Saturday, March 11, 2017

#EdcampBOS recap

Thank you to the #EdcampBOS staff.  You did an amazing job and held it in a great facility at Microsoft and provided a delicious lunch.  Thank you. 

This was my third edcamp and my best experience yet.  Edcamp is a conference for teachers by teachers - all grades, all subjects and is free. 

It all starts with "The Board" and because we were at Microsoft the board was glass.  A grid of times and rooms is made and then we add the sticky notes - what we want to learn or what we want to share.  Here is the start.  Then, they type it into a google sheet and share it out.

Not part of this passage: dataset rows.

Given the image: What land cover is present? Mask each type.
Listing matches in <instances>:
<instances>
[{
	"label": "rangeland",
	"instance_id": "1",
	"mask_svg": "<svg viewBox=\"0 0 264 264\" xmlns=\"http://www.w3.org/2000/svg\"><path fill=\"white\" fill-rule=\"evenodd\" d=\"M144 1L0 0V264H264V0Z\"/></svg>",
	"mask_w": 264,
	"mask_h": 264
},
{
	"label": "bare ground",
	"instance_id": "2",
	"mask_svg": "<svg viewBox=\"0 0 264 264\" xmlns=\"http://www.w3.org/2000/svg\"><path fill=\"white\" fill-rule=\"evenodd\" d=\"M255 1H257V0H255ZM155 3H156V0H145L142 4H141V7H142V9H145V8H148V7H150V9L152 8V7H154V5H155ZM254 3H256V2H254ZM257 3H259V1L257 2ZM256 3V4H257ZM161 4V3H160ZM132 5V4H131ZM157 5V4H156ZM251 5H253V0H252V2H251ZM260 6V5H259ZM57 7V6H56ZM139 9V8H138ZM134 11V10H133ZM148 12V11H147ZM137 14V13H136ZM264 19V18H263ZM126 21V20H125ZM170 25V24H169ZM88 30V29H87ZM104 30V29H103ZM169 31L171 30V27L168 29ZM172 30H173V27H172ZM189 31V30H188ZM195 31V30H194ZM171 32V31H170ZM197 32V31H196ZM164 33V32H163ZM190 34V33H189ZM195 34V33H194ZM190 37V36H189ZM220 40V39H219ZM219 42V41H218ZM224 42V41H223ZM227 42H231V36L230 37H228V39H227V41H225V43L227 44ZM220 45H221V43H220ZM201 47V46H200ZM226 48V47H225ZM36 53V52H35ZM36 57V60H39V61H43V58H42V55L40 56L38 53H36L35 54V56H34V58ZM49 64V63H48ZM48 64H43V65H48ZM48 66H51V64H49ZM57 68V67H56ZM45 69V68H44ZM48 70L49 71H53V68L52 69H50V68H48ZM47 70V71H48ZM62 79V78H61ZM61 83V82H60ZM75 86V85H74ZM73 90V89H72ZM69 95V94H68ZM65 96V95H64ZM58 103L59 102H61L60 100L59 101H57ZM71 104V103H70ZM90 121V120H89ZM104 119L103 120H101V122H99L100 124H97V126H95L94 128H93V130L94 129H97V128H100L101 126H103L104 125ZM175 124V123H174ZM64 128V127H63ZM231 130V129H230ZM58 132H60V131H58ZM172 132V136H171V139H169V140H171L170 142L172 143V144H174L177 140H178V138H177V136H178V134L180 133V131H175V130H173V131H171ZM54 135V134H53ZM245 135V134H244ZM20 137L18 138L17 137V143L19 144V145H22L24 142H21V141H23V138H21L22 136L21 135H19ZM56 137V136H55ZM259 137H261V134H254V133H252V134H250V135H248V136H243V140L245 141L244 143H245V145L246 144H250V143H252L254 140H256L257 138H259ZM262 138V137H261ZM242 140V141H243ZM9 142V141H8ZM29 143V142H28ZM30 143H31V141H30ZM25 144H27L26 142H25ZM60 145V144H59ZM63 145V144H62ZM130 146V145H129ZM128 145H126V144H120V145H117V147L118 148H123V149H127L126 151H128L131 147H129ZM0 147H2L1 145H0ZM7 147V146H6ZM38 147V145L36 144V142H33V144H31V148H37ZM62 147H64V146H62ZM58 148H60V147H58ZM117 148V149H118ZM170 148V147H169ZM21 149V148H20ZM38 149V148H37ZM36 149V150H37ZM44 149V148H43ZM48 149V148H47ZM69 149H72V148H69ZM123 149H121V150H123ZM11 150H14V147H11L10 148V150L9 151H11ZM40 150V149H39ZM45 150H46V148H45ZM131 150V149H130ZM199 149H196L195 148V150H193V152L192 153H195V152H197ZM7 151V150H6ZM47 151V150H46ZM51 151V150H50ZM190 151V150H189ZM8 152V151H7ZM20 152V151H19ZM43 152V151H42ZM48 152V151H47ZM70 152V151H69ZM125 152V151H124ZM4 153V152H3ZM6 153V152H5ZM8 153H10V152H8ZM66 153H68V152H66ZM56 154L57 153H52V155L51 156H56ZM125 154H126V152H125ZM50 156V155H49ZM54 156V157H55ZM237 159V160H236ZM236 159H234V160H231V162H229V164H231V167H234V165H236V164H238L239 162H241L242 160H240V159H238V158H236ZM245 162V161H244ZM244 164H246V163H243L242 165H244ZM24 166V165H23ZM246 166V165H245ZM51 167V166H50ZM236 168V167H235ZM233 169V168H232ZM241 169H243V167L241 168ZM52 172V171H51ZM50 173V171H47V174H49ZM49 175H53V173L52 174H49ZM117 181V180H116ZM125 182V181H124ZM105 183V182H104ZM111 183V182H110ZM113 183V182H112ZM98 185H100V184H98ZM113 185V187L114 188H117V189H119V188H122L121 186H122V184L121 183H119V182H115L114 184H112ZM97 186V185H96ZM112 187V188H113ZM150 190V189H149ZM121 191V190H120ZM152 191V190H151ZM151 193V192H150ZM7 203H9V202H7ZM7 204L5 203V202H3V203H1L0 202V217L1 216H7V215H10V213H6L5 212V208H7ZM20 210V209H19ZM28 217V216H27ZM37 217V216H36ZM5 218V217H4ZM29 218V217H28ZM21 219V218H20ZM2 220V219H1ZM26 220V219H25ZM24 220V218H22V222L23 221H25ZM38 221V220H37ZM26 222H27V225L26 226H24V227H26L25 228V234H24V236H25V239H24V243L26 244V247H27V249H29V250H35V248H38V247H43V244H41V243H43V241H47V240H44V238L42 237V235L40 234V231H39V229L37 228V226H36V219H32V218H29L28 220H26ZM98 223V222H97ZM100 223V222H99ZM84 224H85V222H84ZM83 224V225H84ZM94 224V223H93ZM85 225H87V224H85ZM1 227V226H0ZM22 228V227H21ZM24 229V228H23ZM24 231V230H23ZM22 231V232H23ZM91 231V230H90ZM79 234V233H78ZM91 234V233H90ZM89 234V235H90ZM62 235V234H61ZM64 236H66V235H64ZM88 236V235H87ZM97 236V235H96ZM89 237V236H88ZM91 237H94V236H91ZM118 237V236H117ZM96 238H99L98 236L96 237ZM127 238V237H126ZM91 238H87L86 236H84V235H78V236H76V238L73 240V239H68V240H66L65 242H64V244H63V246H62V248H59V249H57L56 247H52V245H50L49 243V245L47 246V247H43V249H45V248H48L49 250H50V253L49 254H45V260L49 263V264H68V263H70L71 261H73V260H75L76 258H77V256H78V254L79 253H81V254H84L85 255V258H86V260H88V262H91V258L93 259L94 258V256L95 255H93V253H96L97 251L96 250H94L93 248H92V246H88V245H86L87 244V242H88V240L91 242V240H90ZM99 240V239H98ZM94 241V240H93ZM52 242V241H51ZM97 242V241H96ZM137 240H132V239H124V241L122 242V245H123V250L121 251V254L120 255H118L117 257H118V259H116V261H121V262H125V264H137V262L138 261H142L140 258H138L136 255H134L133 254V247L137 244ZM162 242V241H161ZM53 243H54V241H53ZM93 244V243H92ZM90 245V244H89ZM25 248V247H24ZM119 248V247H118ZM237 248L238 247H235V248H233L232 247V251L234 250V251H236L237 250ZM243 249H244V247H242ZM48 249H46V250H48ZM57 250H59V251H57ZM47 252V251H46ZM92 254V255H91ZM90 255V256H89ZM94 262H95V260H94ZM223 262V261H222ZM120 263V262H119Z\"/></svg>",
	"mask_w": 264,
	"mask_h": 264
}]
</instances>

 We would have five sessions, about an hour each with an hour for lunch.  For my first session, I went to one about Common Formative Assessments run by Rik Rowe @RoweRikW.  We had a great discussion about the benefits and challenges of formative assessments along with some websites to use.
   I put up a sticky for the 2nd and 4th session - - I didn't want to go too early or too late - jussssstttt right.  My 2nd session was on Desmos.  I love to share it.  I had about 8 people in the room.  It seemed the consensus was they have heard of Desmos but hadn't really played with it.  One just started using the activities and one has been using some of the activities.  I was like a kid in a candy shop wanting to teach and show them everything.  I started with just the calculator part and showed them the graph of a line, added sliders, added a constraint to the domain, showed the wrench to go to projector mode and how to change the window size.  We played a little.  I then switched them over the student.desmos.com and I was on teacher.desmos.com.  We started with polygraph lines, walked them through it, explaining the need for asking yes or no questions, showing them the teacher dashboard so I can see their use of vocabulary.  We moved on to marbleslides, my own teacher created factor sort, and Land the Plane.  It was so fun to share and walk around and see their abilities.  I met Sadie @relativelythink
    For my third session, Sadie and I moved on to one on what to do with snow days.  I just wanted to hear ideas.  It was a mix of challenges with putting into place a system that would have kids doing school work on snow days.  Some of these challenges are the inequity of teachers having to do work, but what do others like nurse, guidance, janitorial staff do?  They could do PD work?  Other challenge is the difference in levels of technological skills among staff.  If you have a staff member is low tech, what can they do?  Is a blizzard bag the answer when this might be a random filler of activities.  A better idea is to have it be current material for this day.  Get creative - have them take a picture and explain their snow day, write a blog post, write a tweet, do a small project.  It was food for thought.
    Off to lunch.  I was so happy to see #mathletes and #mtbos for a lunch room.  I grabbed a delicious lunch of pizza, salad, drink, popcorn, and a cookie and made my way to the room with about 6 of us math teachers.  Two had their knitting and I was bummed I didn't bring mine.  It was a knitting and math share session.  We shared our must follows on twitter, must read bloggers, and websites.  Thank you to our lunch bunch:


  The next session I put up on the board.  I thought I would share online games like Kahoot.it, Quizizz, and Quizlet Live and see what other ideas people had.  They added flippity.net which I use for random groups but have not looked at the other templates.  We played a bunch of movie related games to test them out.
    I'm not sure how, but we got off on a book tangent - have you read this - have you read this?  Since I love reading Young Adult, I didn't mind.  Everyone had something to contribute.  My list of books to read was drying up, although I have two on my desk waiting for me to start but now I have a new list to read.  We switched from game club to book club and I swallowed it up!  Thank you all!
   It was 2:30 and time for the last session. There was nothing jumping at me.  I felt like I had been at a Thanksgiving feast and was comfortably full.  I didn't want to go to a dud and wanted to leave on my high, so I used my feet (edcamp jargon) and left.  (It's also my husband's birthday, so I wanted to get home so we can go to dinner)

   Thanks #edcampBOS for a successful 2017 edcamp.  Nice work!